**EXERCICES À TRAITER**
1 – D'après le texte sur la flavescence dorée, à quelle époque la maladie est-elle apparue dans le sud de la France ?
2 – Transcrivez le passage du texte sur la flavescence dorée qui commence par les mots contenant « Au plan technique, la » et s'achève sur « (abeilles, typhlodrome, …)). ».

Après un contrôle de la Direction régionale de l'agriculture en juillet, le viticulteur contrevenant avait été convoqué devant la justice pour avoir refusé d’appliquer ce type de traitements chimiques préventifs.

Les dispositions pénales qui s'appliquent aux personnes qui ne mettent pas en œuvre les mesures prescrites par l’arrêté préfectoral en cause sont celles prévues à l'article L 251-20 du code rural et de la pêche maritime.

Selon l’exploitant la flavescence dorée n’était pas présente dans sa commune ni dans les communes voisines ; si cela avait été le cas il aurait effectué un traitement à base pyrèthre autorisé en bio, malgré les inconvénients de cet insecticide sur l’équilibre de l’écosystème patiemment construit depuis 43 ans ; la pyréthrine, étant pesticide naturel étant autorisé dans la filière bio.

Reste que ce viticulteur aurait pu décider d’attaquer l’arrêté préfectoral en question dans un délai de 2 mois à compter de sa publication, s’il l’estimait illégal et refusait de l’appliquer, d’autant qu’une consultation du public avait été menée du 26 avril au 20 mai 2013.

Au plan technique, la lutte contre la flavescence dorée est un sujet complexe (symptômes de la maladie étant la décoloration et l’enroulement des feuilles, l’absence de lignification des rameaux). Celle-ci fit son apparition dans le sud de la France dans les années 50, pour remonter vers le nord ; la Côte-d’Or ayant été touchée, deux foyers y auraient été découverts et éradiqués en 2005 et 2006, selon la préfecture du département. Et sur le terrain, il existe peu de modes d’actions efficaces. L’alternative autorisée dans les vignes bio de l’insecticide Pyrévert est quant à lui non-sélectif et détruit non seulement les cicadelles, insectes vecteurs de la flavescence dorée, mais aussi tous les autres, auxiliaires compris (ceux qui aident à la culture, via la pollinisation ou la prédation d’espèces impactant la culture, par exemple (abeilles, typhlodrome, …)).

Le Bureau interprofessionnel des vins de Bourgogne indique que la lutte contre la flavescence dorée ne repose pas uniquement sur l’emploi de produits phytosanitaires et qu’elle s’appuie aussi « sur trois autres piliers (prospection, arrachage des pieds malades, traitement à l’eau chaude des plants de vigne), dont le principal est bien la surveillance du vignoble ».

**DONNÉES ENREGISTRÉES**

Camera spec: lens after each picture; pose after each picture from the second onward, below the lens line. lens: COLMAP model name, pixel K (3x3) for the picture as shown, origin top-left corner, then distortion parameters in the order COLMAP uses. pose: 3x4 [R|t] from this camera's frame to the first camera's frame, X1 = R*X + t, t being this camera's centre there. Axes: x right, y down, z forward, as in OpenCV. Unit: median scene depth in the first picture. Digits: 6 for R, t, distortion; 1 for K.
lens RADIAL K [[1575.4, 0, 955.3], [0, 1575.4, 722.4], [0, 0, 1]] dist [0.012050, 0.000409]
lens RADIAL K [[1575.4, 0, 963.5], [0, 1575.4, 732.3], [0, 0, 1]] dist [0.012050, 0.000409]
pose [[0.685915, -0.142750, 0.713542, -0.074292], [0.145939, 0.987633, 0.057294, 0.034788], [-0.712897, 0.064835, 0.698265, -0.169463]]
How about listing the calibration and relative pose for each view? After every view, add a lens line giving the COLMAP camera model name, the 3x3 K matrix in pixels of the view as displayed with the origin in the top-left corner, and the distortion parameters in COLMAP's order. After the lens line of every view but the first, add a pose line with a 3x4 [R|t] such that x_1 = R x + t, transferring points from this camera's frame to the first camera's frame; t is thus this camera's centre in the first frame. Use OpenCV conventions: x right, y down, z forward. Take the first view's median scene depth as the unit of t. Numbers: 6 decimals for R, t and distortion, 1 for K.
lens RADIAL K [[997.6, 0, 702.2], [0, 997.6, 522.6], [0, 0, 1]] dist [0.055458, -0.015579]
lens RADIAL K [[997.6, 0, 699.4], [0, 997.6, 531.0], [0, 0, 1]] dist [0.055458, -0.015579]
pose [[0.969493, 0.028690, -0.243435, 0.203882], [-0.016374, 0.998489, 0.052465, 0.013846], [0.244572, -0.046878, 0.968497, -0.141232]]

**RÉPONSES DANS L'ORDRE**
1 – Dans les années 50.

2 –
Au plan technique, la lutte contre la flavescence dorée est un sujet complexe (symptômes de la maladie étant la décoloration et l’enroulement des feuilles, l’absence de lignification des rameaux). Celle-ci fit son apparition dans le sud de la France dans les années 50, pour remonter vers le nord ; la Côte-d’Or ayant été touchée, deux foyers y auraient été découverts et éradiqués en 2005 et 2006, selon la préfecture du département. Et sur le terrain, il existe peu de modes d’actions efficaces. L’alternative autorisée dans les vignes bio de l’insecticide Pyrévert est quant à lui non-sélectif et détruit non seulement les cicadelles, insectes vecteurs de la flavescence dorée, mais aussi tous les autres, auxiliaires compris (ceux qui aident à la culture, via la pollinisation ou la prédation d’espèces impactant la culture, par exemple (abeilles, typhlodrome, …)).